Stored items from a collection

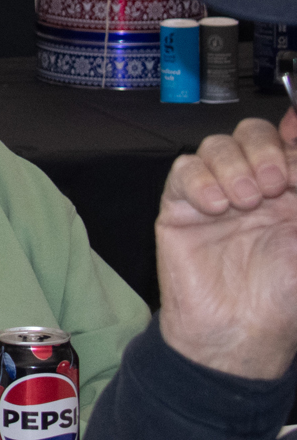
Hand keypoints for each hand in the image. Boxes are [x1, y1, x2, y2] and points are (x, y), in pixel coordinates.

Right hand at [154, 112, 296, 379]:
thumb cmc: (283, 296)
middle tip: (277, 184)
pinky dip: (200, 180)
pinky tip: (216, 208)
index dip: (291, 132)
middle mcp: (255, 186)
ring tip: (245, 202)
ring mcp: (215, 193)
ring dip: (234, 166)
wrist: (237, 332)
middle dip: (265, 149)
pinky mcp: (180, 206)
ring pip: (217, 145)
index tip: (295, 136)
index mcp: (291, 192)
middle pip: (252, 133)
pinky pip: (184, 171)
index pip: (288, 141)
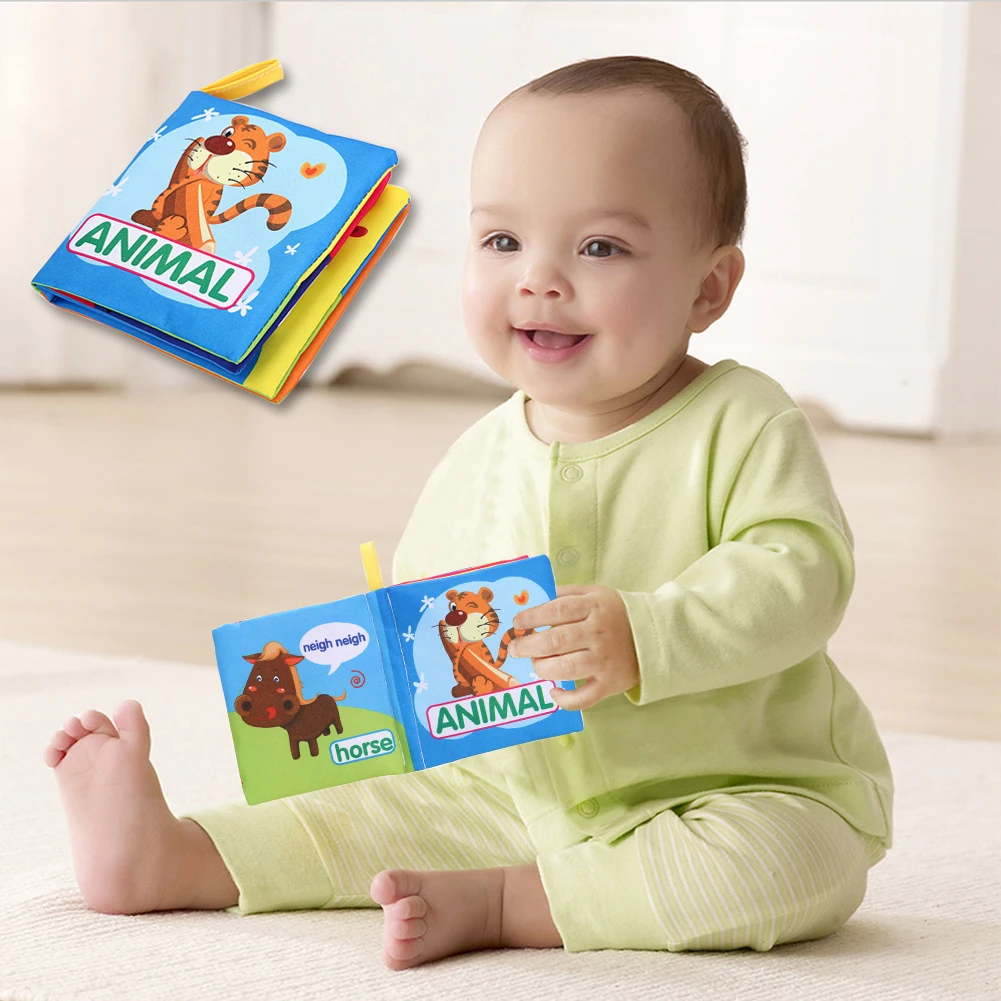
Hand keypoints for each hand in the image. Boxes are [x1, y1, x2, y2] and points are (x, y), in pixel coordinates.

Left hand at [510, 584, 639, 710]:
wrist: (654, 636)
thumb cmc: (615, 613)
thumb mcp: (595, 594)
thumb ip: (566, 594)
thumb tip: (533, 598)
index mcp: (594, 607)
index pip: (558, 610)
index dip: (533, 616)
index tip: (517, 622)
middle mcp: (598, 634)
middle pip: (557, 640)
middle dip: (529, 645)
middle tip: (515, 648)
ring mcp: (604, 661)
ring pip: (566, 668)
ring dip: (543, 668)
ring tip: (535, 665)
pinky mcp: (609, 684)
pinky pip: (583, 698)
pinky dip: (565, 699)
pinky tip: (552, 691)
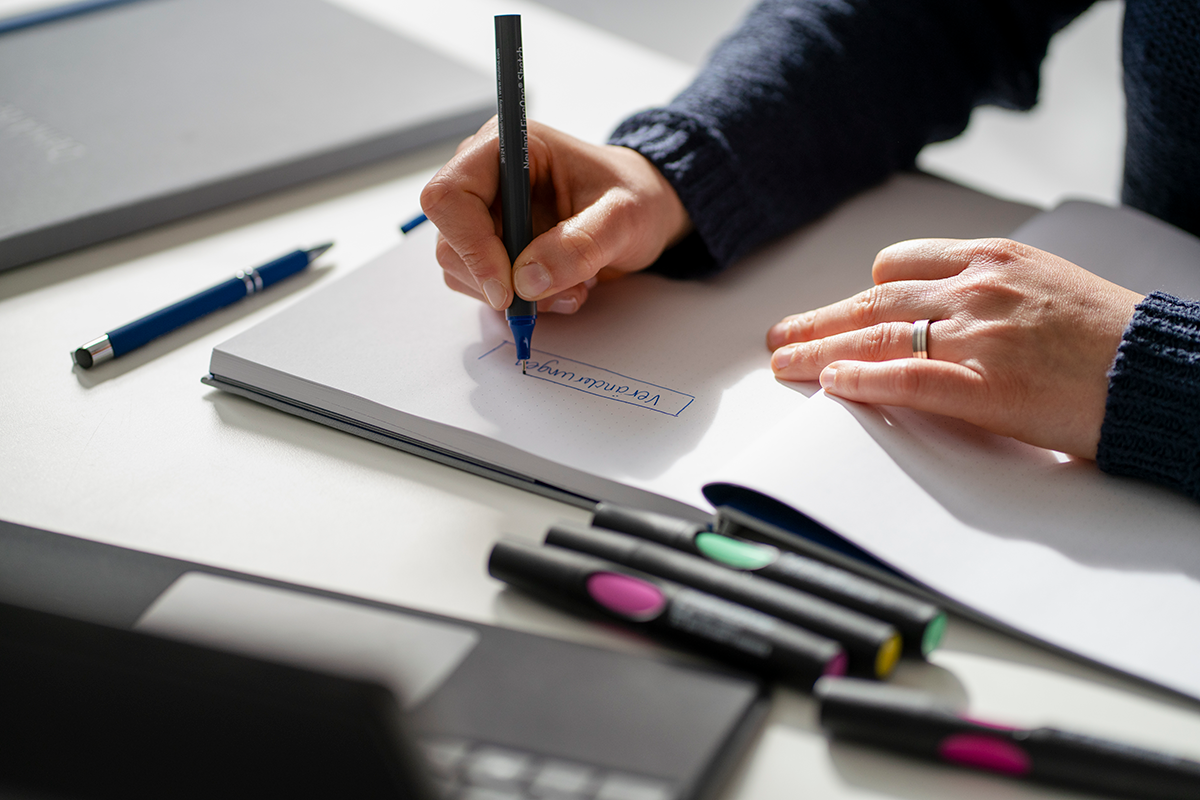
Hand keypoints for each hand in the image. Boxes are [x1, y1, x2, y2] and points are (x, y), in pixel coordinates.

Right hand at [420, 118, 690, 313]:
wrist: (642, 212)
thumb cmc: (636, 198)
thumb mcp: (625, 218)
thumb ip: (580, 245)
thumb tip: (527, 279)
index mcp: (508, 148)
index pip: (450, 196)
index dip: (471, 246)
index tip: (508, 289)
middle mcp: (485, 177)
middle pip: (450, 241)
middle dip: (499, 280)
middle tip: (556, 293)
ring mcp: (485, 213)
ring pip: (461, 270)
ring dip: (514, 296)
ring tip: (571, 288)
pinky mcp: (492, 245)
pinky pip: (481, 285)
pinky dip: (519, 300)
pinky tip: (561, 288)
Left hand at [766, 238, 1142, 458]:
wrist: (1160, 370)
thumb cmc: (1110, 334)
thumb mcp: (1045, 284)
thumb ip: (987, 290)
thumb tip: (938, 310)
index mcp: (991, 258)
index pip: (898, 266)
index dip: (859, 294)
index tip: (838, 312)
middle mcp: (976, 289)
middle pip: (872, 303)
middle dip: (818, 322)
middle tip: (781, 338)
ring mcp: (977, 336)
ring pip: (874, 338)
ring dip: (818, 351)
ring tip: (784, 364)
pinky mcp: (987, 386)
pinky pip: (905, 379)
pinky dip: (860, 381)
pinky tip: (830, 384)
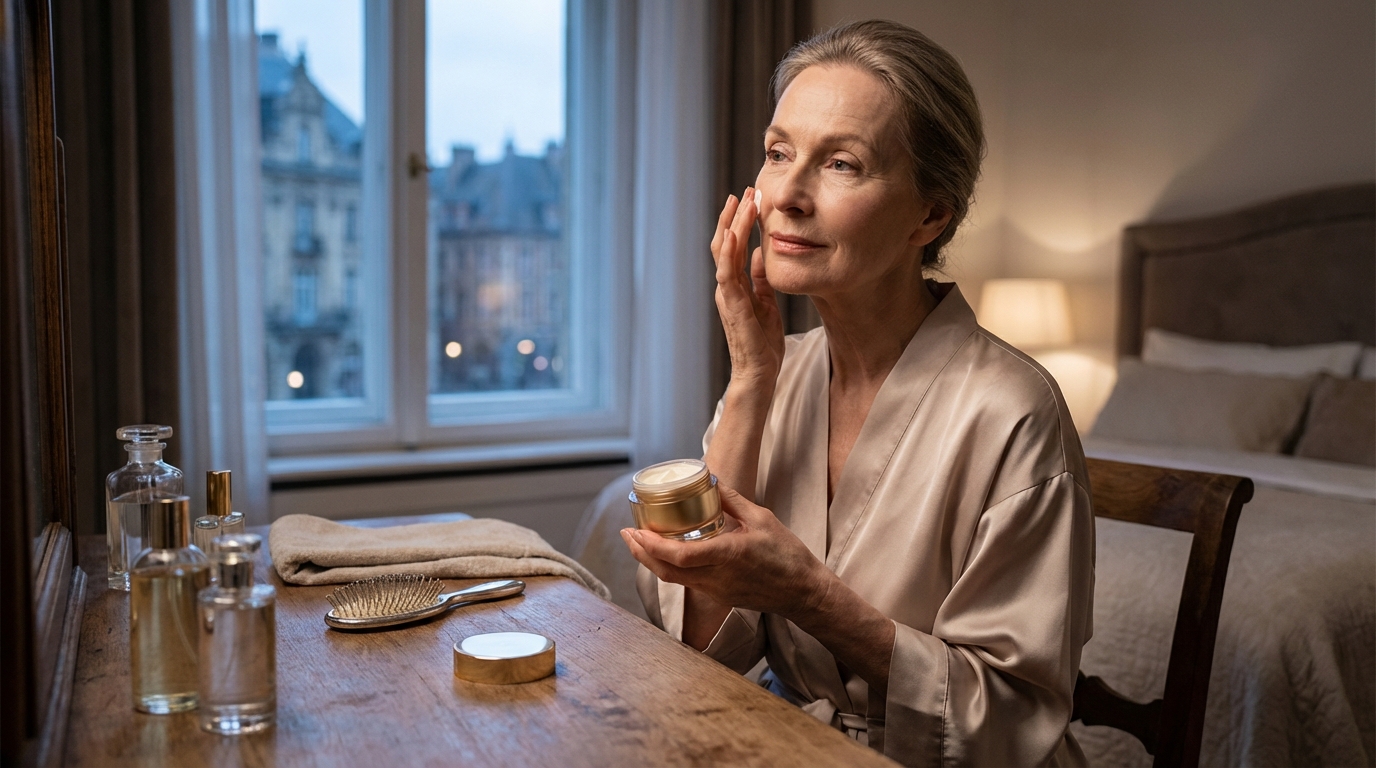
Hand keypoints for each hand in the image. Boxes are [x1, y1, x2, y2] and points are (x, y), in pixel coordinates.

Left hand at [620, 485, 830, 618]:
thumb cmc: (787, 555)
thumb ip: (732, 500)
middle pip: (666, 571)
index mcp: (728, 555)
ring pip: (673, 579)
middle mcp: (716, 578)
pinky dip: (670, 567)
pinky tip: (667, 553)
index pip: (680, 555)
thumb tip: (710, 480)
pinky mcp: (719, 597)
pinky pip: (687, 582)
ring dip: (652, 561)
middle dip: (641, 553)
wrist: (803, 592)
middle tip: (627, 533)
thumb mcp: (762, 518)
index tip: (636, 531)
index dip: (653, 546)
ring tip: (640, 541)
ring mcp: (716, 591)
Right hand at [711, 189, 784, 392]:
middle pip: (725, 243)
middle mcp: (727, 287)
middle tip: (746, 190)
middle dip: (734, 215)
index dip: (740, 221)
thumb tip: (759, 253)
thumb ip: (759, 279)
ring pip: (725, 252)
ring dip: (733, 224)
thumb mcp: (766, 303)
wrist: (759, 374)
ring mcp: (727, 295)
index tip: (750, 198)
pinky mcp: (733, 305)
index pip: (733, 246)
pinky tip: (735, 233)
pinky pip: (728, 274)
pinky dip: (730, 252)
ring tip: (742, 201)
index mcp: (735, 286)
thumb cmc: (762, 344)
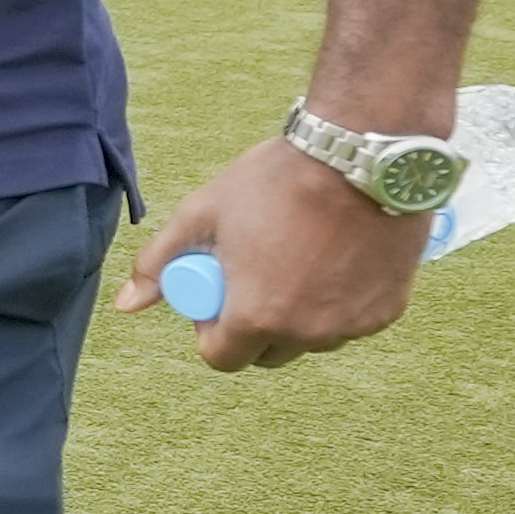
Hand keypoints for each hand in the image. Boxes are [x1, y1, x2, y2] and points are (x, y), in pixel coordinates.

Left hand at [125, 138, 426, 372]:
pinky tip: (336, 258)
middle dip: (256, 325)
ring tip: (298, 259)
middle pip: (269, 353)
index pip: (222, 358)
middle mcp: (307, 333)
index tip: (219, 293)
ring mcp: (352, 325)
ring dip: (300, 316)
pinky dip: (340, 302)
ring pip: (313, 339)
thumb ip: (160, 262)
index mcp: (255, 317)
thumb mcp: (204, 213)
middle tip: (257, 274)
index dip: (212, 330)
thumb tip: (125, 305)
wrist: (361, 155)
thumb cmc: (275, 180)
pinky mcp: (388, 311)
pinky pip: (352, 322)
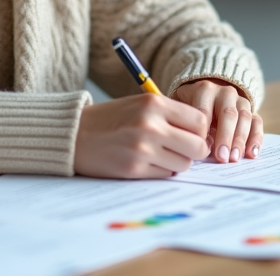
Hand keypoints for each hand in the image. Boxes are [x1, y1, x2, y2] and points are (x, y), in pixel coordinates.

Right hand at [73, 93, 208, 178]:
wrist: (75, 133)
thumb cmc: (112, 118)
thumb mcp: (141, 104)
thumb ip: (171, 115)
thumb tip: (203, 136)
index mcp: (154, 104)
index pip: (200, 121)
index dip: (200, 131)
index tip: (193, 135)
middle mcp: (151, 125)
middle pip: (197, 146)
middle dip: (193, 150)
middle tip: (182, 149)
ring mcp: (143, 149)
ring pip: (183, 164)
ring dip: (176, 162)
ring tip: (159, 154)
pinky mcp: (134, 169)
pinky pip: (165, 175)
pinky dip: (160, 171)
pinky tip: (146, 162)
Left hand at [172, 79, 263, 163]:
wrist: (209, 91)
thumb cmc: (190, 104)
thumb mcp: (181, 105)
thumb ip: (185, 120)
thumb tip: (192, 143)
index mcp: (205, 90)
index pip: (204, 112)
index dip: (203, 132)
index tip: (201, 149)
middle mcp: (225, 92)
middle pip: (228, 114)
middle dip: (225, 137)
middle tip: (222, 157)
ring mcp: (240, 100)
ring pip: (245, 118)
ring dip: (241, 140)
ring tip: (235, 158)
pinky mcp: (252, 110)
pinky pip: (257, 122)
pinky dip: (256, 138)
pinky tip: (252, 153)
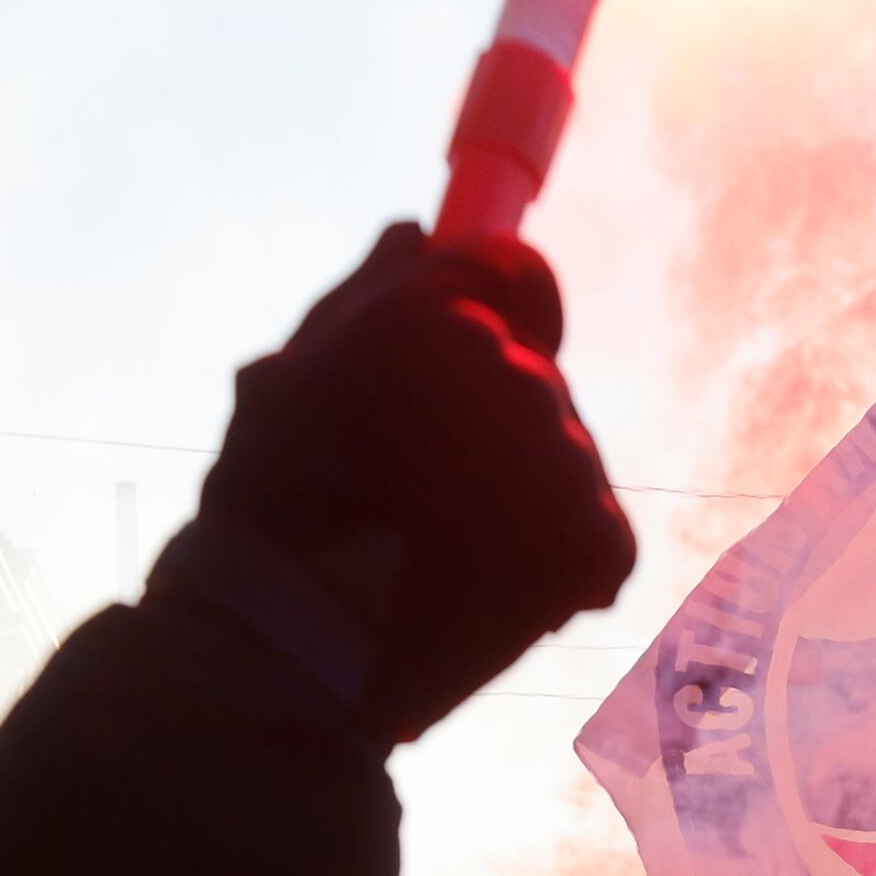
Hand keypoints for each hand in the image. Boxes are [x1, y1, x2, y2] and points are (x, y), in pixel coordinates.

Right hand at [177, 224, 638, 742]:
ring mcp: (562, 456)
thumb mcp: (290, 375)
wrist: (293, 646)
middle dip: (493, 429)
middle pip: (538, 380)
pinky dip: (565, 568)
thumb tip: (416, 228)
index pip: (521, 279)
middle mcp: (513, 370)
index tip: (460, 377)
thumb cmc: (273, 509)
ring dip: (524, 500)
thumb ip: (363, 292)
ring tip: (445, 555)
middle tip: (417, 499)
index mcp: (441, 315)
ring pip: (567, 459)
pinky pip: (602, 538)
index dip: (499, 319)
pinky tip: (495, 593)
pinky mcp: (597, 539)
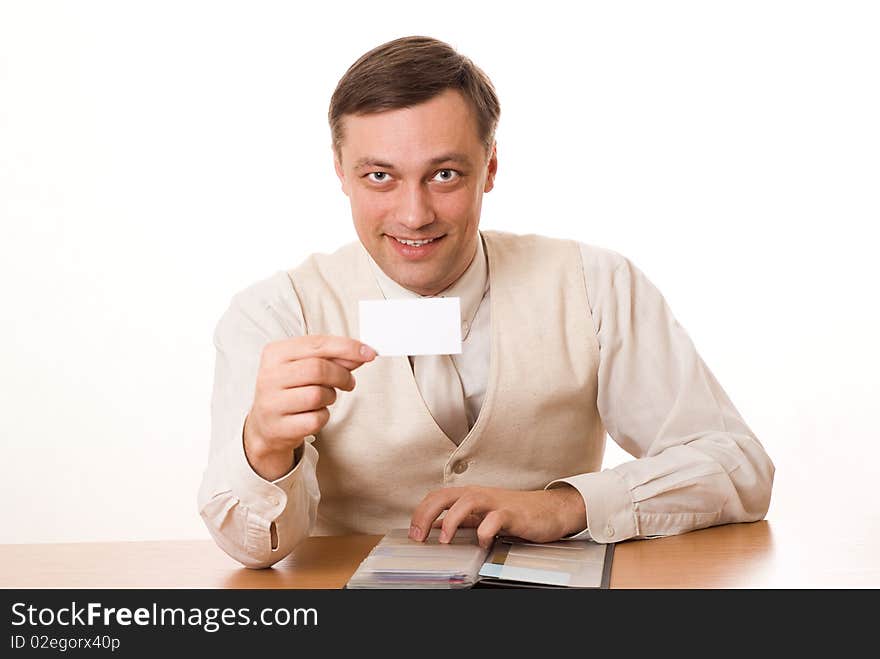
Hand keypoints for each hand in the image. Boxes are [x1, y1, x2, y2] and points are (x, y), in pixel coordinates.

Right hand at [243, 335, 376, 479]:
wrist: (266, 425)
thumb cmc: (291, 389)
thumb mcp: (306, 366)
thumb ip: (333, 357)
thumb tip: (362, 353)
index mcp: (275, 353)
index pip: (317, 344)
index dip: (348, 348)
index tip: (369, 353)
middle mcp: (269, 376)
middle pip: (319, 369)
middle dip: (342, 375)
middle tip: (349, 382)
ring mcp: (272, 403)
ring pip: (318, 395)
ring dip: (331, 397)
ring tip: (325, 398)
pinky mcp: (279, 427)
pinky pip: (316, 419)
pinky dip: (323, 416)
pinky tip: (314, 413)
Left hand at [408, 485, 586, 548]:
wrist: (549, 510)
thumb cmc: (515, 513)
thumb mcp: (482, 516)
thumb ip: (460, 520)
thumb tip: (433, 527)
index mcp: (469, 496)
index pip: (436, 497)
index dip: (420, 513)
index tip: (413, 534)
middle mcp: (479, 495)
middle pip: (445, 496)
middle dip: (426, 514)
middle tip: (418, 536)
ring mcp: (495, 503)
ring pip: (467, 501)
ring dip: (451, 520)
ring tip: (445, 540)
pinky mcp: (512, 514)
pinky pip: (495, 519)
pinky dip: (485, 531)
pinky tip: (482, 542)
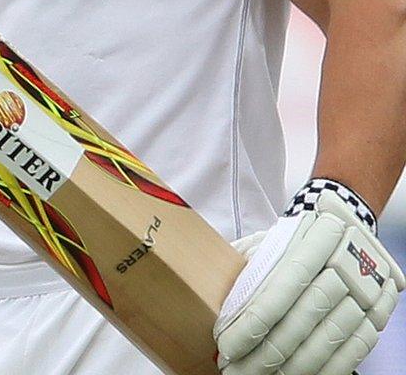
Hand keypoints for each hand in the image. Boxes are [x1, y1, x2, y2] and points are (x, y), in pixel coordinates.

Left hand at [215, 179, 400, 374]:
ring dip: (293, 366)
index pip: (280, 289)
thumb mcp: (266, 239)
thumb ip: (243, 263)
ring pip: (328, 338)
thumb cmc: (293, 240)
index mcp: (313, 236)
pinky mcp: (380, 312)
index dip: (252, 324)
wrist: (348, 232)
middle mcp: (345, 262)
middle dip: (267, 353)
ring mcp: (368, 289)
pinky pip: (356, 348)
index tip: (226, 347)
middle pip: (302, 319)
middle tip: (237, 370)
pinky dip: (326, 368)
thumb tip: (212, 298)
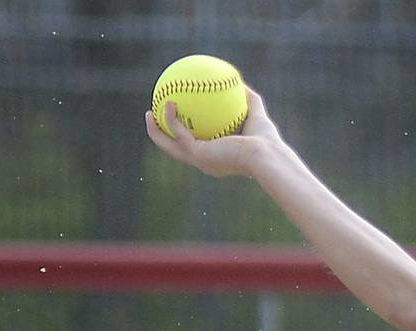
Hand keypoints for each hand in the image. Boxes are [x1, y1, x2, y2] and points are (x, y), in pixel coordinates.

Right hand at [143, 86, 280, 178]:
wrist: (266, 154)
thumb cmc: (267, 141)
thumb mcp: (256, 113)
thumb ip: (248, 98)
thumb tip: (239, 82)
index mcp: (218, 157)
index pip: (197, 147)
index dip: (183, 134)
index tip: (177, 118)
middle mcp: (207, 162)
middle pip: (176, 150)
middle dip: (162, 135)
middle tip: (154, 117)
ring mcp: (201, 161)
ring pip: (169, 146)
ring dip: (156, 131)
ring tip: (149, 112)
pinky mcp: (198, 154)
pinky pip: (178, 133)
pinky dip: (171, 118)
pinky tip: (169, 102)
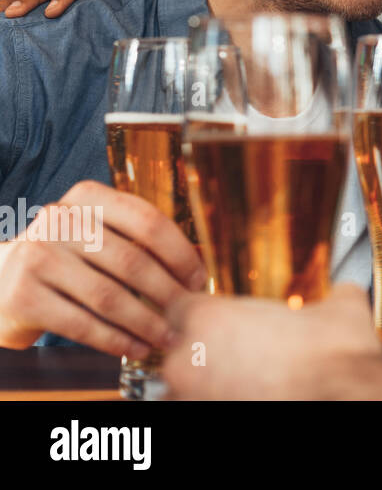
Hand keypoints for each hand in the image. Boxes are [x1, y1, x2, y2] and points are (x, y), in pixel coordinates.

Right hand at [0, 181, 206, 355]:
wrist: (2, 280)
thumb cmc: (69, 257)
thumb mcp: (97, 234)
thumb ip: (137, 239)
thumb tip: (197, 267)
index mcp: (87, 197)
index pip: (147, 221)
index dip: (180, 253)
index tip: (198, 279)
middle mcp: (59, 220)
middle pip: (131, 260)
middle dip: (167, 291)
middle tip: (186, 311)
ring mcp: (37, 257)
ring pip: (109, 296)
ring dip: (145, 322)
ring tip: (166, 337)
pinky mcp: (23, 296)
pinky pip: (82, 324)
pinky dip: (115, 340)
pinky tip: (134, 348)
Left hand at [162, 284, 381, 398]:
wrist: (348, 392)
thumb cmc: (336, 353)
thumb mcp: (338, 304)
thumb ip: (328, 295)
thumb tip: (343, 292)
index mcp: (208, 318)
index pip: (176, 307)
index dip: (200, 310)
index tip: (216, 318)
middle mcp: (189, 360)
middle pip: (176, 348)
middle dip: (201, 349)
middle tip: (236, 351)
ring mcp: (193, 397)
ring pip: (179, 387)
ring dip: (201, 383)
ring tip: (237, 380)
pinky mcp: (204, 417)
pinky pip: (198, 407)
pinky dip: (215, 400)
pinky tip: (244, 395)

**Task to carry out:**
Reply with nothing but the count of lines in the entries above that contain "Left".

**Finished task:**
8